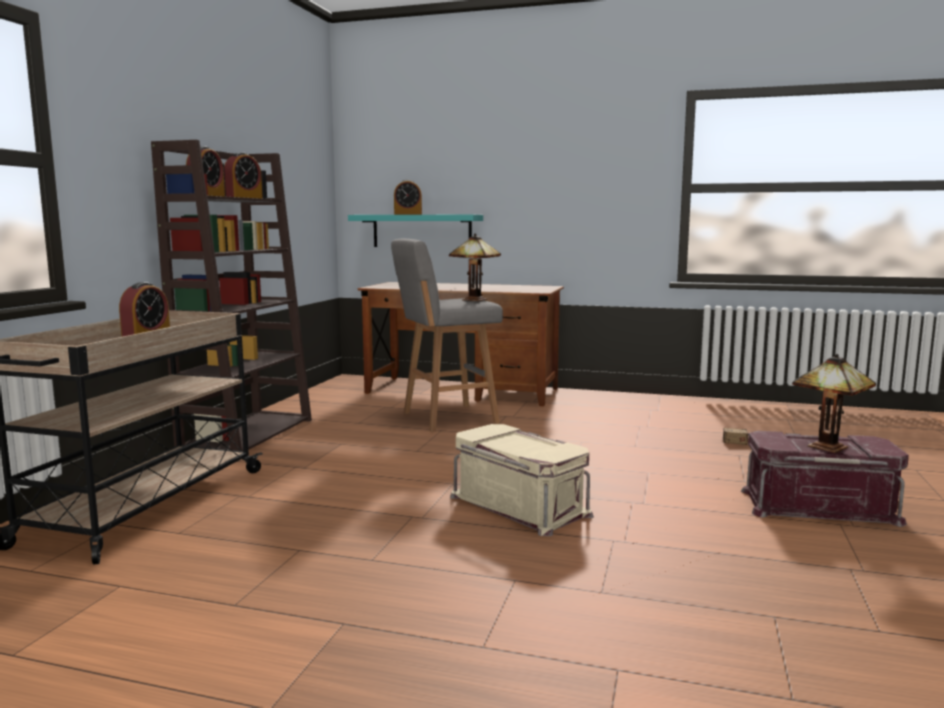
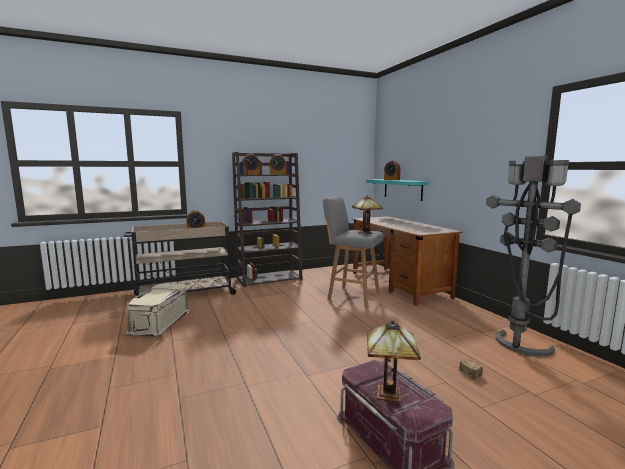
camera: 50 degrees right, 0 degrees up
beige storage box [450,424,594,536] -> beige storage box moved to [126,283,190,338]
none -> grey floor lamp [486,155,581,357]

┄┄┄┄┄┄┄┄┄┄┄┄┄┄┄┄┄┄┄┄

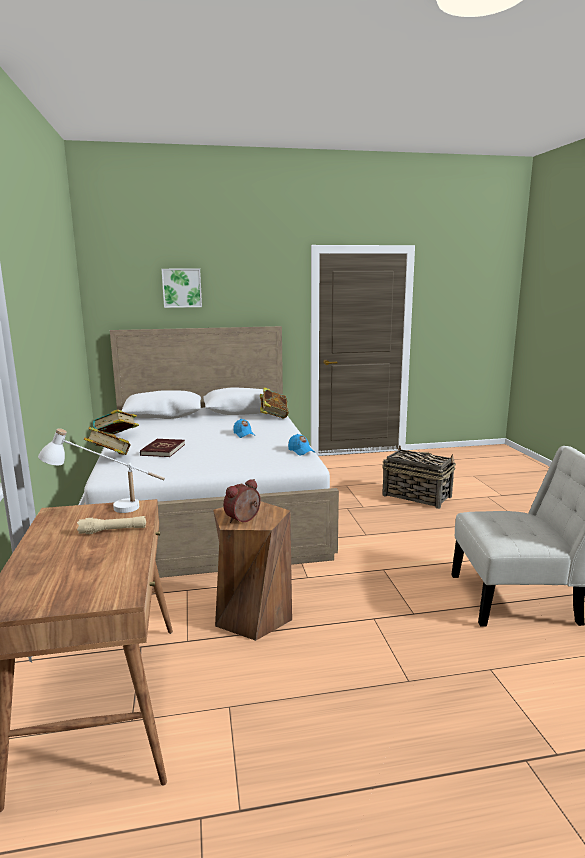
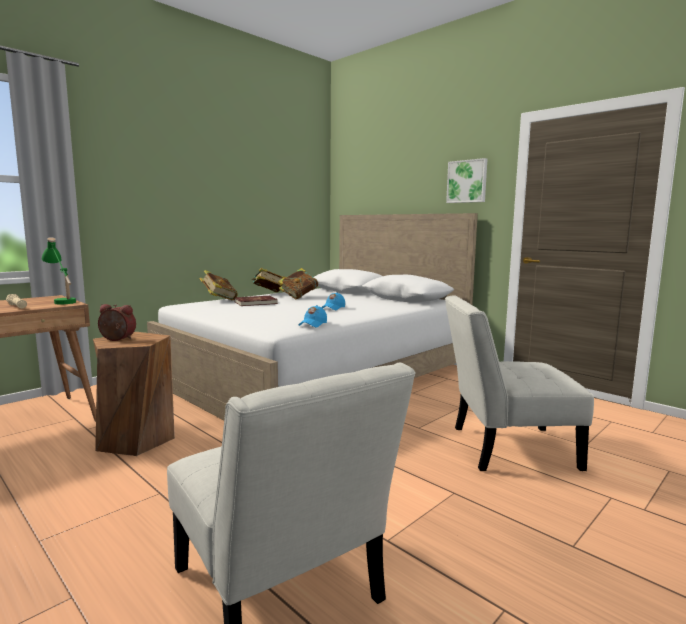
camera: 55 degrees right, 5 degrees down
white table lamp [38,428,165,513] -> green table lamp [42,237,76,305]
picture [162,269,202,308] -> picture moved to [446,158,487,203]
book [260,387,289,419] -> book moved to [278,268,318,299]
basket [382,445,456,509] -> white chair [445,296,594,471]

┄┄┄┄┄┄┄┄┄┄┄┄┄┄┄┄┄┄┄┄

• Problem details:
Scan the listing above for the line that has "book [260,387,289,419] ->", then copy exactly from that line through the line that has "basket [382,445,456,509] ->".

• Response:
book [260,387,289,419] -> book moved to [278,268,318,299]
basket [382,445,456,509] -> white chair [445,296,594,471]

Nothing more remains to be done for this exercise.